Economic emergency in France
While not seeking to assume any new emergency powers, Hollande laid out a plan to catch up with the world
Paris: French President Francois Hollande yesterday pledged to redefine France's business model and declared what he called “a state of economic and social emergency,” unveiling a 2-billion-euro ($ 2.2 billion) plan to revive hiring and catch up with a fast-moving world economy.
French President Francois Hollande
The measures he proposed, however, are relatively modest, and he said they would not “put into question” the 35-hour work week.
With his country under a state of emergency since the attacks in November, Hollande did not seek to assume any new emergency powers over the economy.
In an annual speech to business leaders, Hollande laid out plans for training half a million jobless workers, greater use of apprenticeships, and aid for companies that hire young workers.

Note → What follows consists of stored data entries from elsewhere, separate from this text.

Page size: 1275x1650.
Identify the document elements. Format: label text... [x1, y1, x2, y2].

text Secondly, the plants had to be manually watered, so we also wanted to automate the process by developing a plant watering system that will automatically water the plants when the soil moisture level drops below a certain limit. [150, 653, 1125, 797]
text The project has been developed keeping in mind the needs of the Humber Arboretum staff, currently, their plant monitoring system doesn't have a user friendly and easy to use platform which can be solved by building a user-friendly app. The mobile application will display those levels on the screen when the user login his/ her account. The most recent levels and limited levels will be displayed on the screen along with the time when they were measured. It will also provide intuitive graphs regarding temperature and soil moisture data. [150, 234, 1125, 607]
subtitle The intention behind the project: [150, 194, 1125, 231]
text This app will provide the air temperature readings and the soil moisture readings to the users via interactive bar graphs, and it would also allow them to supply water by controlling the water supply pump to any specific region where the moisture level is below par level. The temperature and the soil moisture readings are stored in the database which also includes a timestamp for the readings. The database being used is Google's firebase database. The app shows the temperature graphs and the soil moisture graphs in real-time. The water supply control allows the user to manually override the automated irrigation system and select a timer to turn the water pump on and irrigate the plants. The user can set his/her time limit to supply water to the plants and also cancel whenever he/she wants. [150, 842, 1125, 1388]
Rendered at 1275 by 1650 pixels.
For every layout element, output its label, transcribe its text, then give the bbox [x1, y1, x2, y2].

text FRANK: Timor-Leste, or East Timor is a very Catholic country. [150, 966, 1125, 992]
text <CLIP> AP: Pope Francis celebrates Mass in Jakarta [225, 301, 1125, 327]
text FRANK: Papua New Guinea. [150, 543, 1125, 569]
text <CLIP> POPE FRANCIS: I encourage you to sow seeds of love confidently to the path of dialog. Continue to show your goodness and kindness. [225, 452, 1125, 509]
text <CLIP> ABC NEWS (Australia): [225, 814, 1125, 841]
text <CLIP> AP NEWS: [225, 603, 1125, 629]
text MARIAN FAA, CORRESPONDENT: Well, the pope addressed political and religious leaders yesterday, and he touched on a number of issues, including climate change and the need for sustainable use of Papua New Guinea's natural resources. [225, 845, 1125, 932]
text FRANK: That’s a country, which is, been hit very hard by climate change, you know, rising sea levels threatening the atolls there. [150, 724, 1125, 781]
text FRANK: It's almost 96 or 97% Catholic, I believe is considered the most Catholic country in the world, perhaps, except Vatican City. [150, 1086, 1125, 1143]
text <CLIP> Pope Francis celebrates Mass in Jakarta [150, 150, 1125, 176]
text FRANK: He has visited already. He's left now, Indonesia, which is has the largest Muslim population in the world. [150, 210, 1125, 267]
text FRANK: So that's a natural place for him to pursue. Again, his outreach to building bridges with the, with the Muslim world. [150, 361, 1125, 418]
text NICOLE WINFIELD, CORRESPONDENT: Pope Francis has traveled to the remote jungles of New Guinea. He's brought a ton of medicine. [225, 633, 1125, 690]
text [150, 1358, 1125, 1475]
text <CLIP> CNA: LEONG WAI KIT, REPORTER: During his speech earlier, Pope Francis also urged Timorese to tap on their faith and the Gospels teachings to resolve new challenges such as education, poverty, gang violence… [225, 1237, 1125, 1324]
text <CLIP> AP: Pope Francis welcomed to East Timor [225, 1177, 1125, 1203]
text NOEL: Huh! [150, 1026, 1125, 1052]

Hollande's Socialist government has struggled to boost long-stagnant French growth or reduce chronic unemployment, which has been around 10 per cent for years. He also stressed the urgency of updating France's labour-friendly business model in an increasingly border-free, online economy. The measures included a loosening of France's rigid working time rules, and a bonus of 2,000 euros to small businesses that hire young people.
He said there's a need to integrate youth from France's troubled suburbs, including minorities who face job discrimination, into the global economy. Some measures that will be included in draft economic reform laws will be presented in the parliament soon.